Epílogo. Nos quatro anos antes da Marina Silva voltar ao Ministério em 2023, a destruição do governo anterior aconteceu a céu aberto e foi estratosférica e nenhum arcabouço legal e constitucional o deteve. Na lista da hierarquia dos crimes, o ambiental, mesmo que em proporções bíblicas, está na última linha ou inexistente. Essa enorme e perversa destruição no momento em que a floresta amazônica estava perto do seu ponto de não retorno pode ter liquidado o Brasil. Portanto, em relação a todos os governos, que não são comparáveis, temos a Marina Silva, a única cidadã do mundo, que entregou o desmatamento de uma floresta continental com uma queda de 83% entre 2003 e 2008, perto do desmatamento zero, a única forma de salvar a floresta e evitar que o Brasil vire um deserto.
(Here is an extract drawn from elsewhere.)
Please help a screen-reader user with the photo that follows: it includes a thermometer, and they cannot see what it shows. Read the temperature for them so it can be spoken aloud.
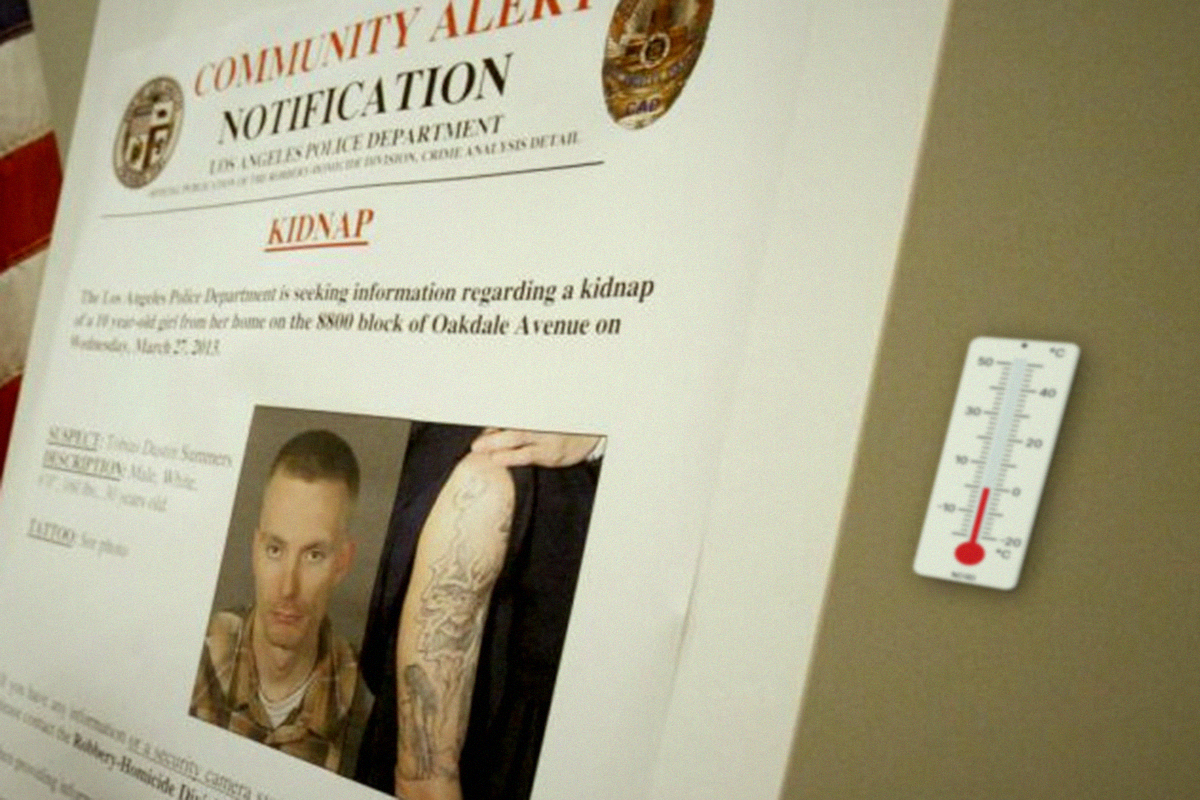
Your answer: 0 °C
Lembro do desalento da Marina ao sair do seu posto e o quanto isso representou o suicídio coletivo do povo brasileiro, principalmente a partir dos anos 2019 a 2022. E depois de tudo isso, incêndios criminosos em 2023 por um discurso martelado e legitimado contra o meio ambiente pelo ex-mandatário do país. Infelizmente, a maior parte das pessoas ignora cinco fatos importantes:
(1) Nesse planeta, todos os seres vivos dependem de todos os seres vivos e é muita ingenuidade que a atual extinção não irá se voltar contra os causadores.
(2) No Brasil, sem a Amazônia, Cerrado e Caatinga estaremos todos mortos. Ficaremos sem água e sem alimentos, falta só o colapos dos oceanos para nos deixar todos sem respirar.
(3) No mundo, se não pararmos a mudança climática, que já está descontrolada, o primeiro resultado é o fim da água, da chuva e dos alimentos e da nossa capacidade de sobrevivência. Esqueça elevação dos oceanos e eventos climáticos extremos, isso é um passeio de barco na cachoeira do Niagara sem sabermos que o motor de popa está prestes a pifar.
(4) Beber, comer e respirar, são atos diários que sustentam a vida de todos nós e de todos os seres vivos e são integralmente produzidos pela natureza. Não há nenhuma tecnologia humana capaz de replicá-los. Isso dá uma ideia de como será o colapso civilizatório que se avizinha.